◆ REQUEST ◆
Which lines of the entries below run from the one holding "air purifier: none" to the one holding "coaster: none [41,402,115,442]", inclusive? Set down exactly those lines and no others.

◆ TASK INPUTS ◆

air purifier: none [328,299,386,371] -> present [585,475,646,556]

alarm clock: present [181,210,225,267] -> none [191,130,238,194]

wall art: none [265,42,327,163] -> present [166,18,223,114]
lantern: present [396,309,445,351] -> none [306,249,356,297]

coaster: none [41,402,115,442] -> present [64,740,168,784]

* * *

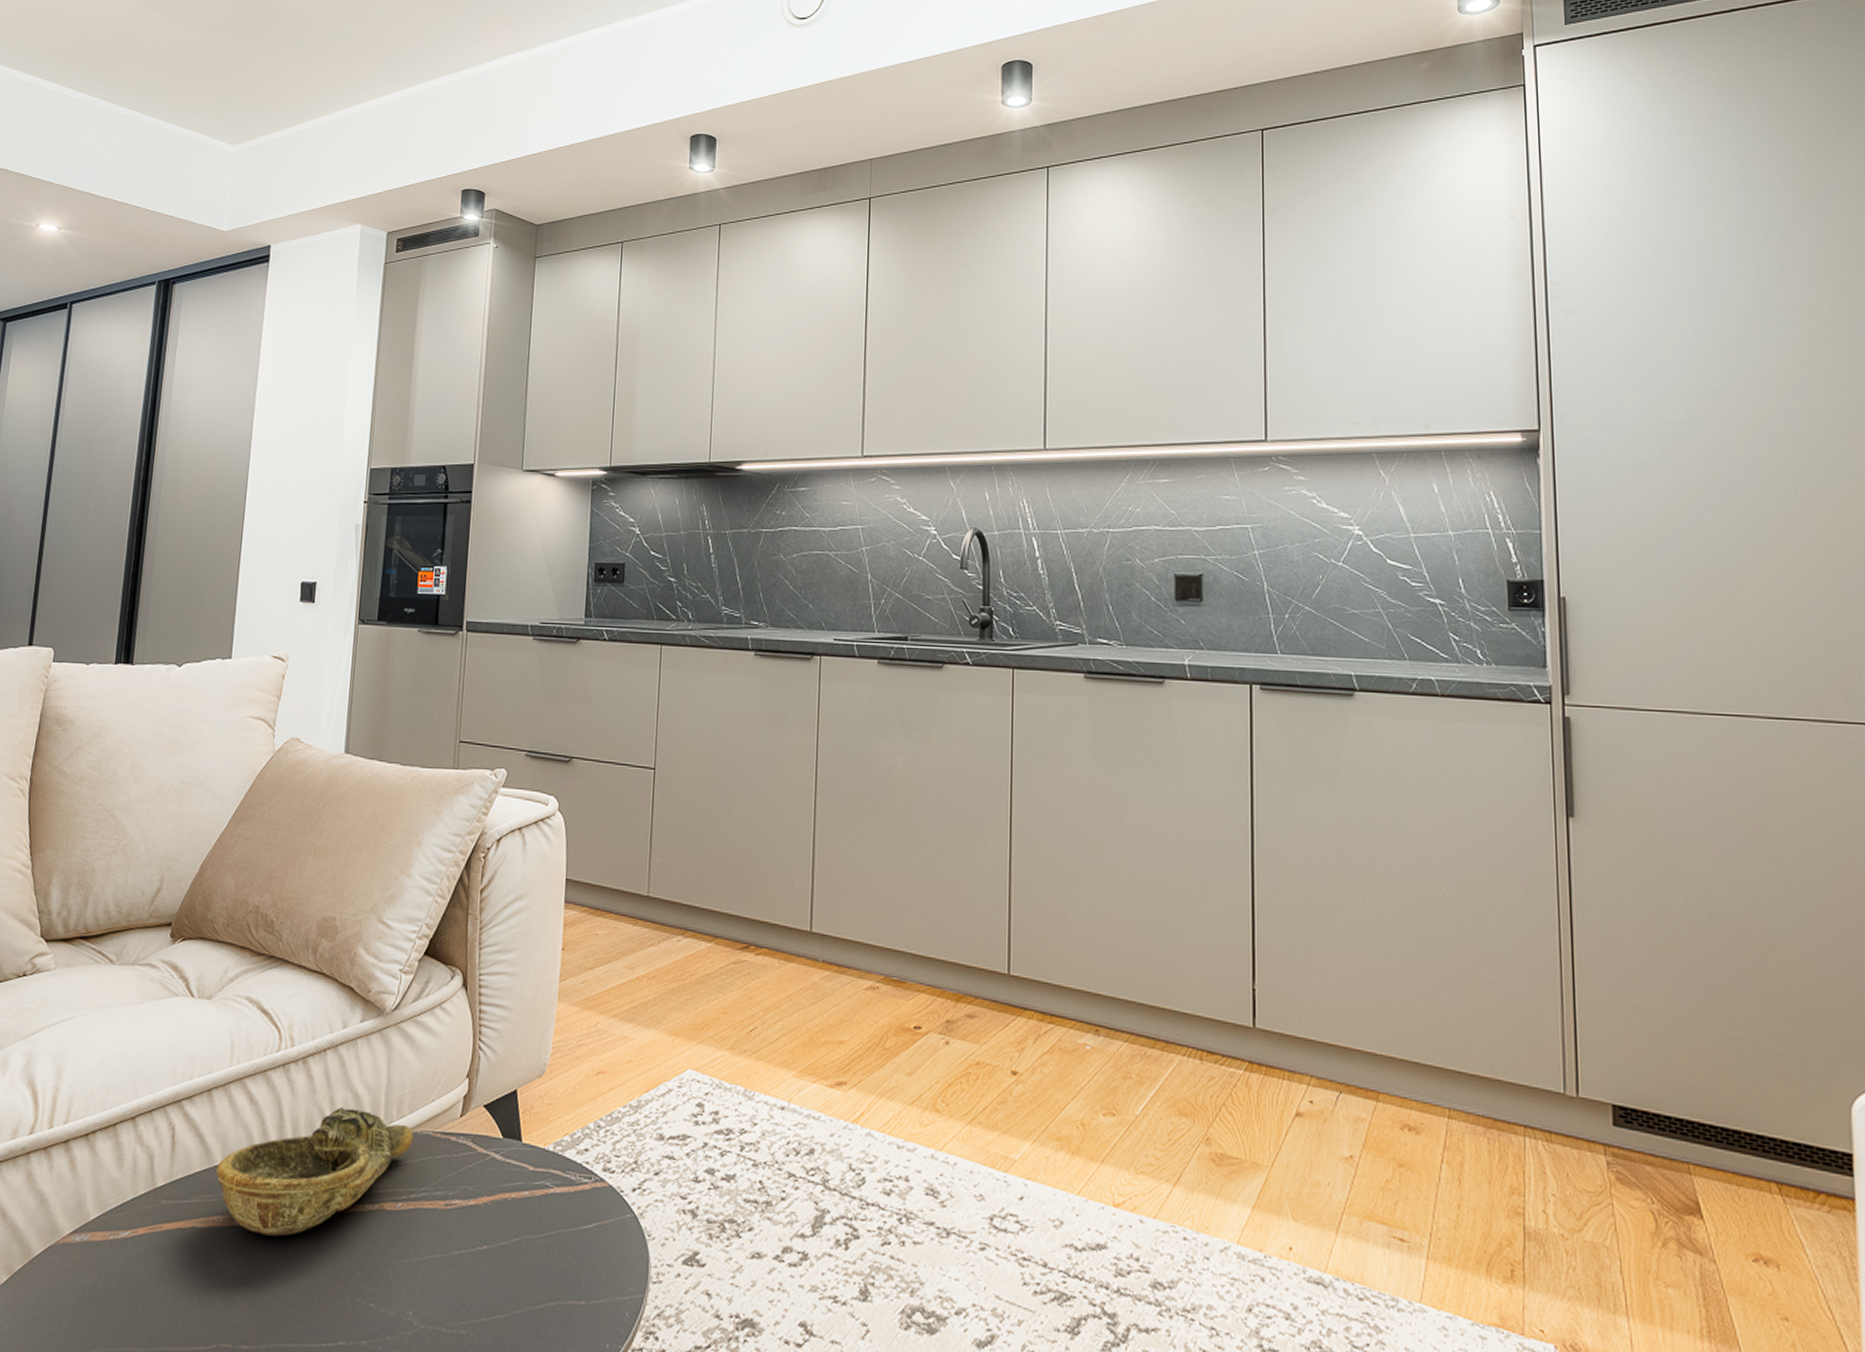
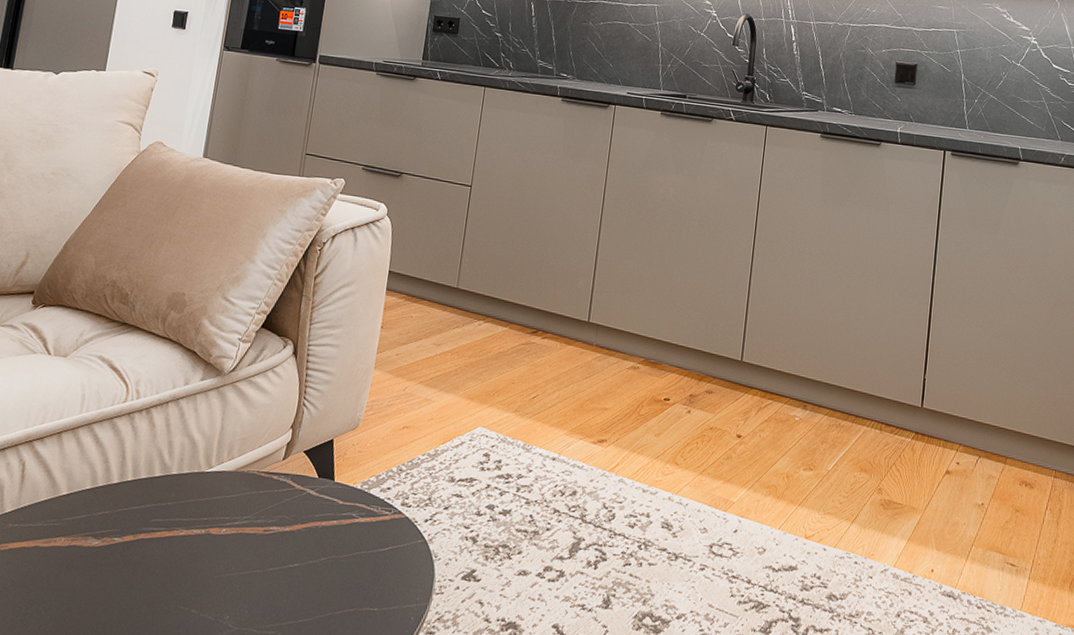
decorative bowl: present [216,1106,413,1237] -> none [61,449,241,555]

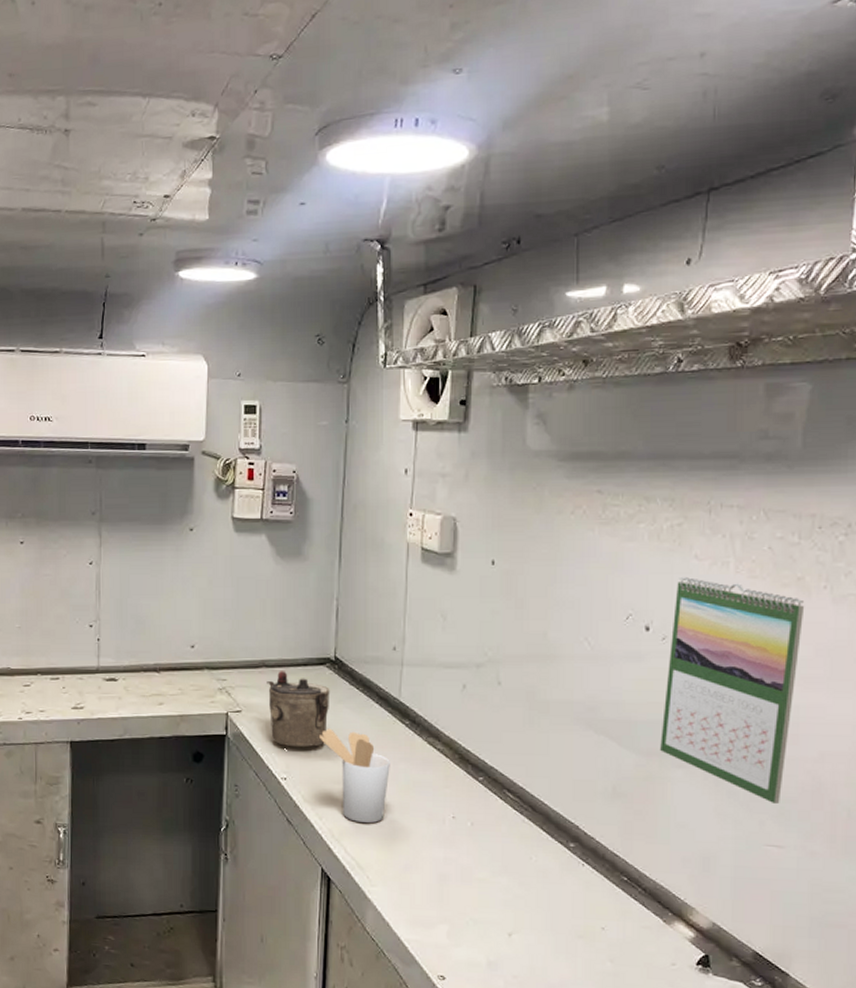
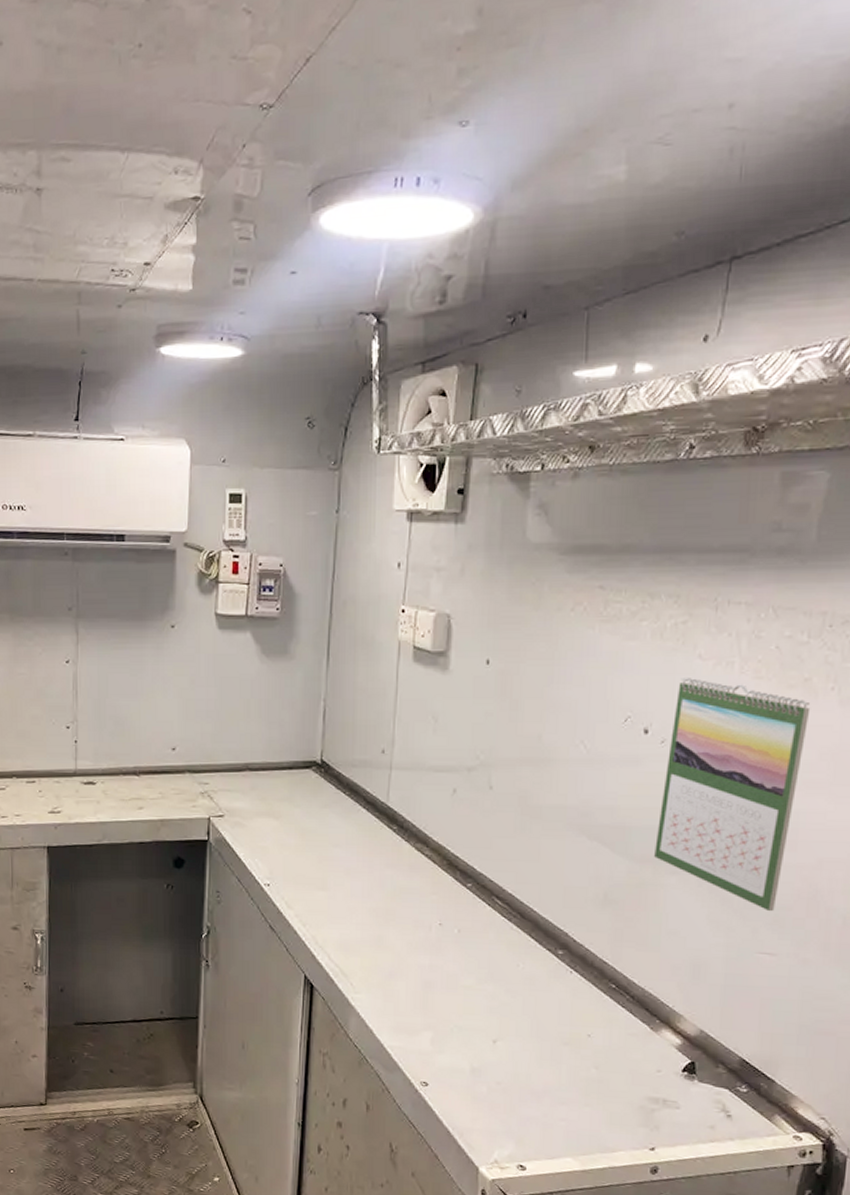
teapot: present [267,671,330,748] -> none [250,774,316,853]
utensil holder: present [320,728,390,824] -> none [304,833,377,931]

◆ RESULT ◆
air purifier: none [328,299,386,371] -> present [585,475,646,556]

alarm clock: present [181,210,225,267] -> none [191,130,238,194]

wall art: none [265,42,327,163] -> present [166,18,223,114]
lantern: present [396,309,445,351] -> none [306,249,356,297]

coaster: none [41,402,115,442] -> present [64,740,168,784]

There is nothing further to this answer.